Real Finance, an EVM-compatible Layer 1 blockchain built for tokenised assets, partnered with Anchorage Digital, the first federally chartered crypto bank in the US. Anchorage will provide regulated custody, treasury management, and settlement for tokenised instruments issued on Real Finance’s blockchain. Both companies will cross-refer institutional clients.
Why does this matter for tokenised assets?
The tokenised asset market is fragmented across issuance, custody, compliance, and settlement. Institutions need all these functions integrated in a single framework before deploying capital at scale. This partnership combines Real Finance’s issuance and lifecycle tools with Anchorage’s regulated custody and settlement, creating the kind of unified infrastructure that institutional compliance teams require.

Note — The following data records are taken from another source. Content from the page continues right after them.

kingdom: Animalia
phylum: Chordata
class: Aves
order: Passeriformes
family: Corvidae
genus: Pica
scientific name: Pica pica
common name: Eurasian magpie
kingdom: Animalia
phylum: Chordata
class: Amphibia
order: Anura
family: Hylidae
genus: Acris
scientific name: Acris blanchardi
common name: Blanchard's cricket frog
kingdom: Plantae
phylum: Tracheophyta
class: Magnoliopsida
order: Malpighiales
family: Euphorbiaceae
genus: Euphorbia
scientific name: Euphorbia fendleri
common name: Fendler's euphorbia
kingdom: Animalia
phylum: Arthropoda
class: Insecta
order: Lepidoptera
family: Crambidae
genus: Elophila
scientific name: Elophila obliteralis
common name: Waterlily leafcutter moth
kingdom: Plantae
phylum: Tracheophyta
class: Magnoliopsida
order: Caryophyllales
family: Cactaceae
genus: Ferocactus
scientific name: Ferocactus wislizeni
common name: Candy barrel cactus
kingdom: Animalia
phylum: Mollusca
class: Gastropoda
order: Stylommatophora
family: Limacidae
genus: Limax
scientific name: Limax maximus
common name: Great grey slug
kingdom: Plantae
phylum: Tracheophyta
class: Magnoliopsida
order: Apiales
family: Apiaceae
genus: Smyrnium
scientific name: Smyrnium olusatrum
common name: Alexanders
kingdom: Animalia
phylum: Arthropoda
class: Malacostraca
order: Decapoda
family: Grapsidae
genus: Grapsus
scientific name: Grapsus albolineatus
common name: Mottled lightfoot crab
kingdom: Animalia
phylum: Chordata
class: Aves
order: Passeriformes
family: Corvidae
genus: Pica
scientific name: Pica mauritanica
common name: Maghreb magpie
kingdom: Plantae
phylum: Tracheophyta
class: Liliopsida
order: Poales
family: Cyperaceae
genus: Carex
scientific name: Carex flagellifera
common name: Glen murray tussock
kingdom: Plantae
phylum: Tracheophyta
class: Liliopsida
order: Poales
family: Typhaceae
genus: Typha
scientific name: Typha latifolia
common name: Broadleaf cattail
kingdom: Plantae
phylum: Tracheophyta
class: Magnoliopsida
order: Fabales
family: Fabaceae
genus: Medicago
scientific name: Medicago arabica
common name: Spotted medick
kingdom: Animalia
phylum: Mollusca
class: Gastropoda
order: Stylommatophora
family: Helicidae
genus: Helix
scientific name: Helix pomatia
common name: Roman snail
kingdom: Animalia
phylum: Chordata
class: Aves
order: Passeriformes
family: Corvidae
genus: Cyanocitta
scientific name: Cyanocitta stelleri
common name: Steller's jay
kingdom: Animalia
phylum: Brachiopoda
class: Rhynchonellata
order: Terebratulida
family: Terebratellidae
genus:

Who uses Anchorage Digital?
Anchorage Digital provides custody for multiple spot crypto ETFs including VanEck’s BNB ETF and the Grayscale Hyperliquid Staking ETF. It also provides custody and treasury services for institutional clients including exchanges, asset managers, and funds. The company holds an OCC federal bank charter and is one of the most regulated crypto infrastructure providers in the US.
Disclaimer: This article is for informational purposes only and does not constitute financial advice. Cryptocurrency investments carry significant risk. Always conduct your own research before making any investment decisions.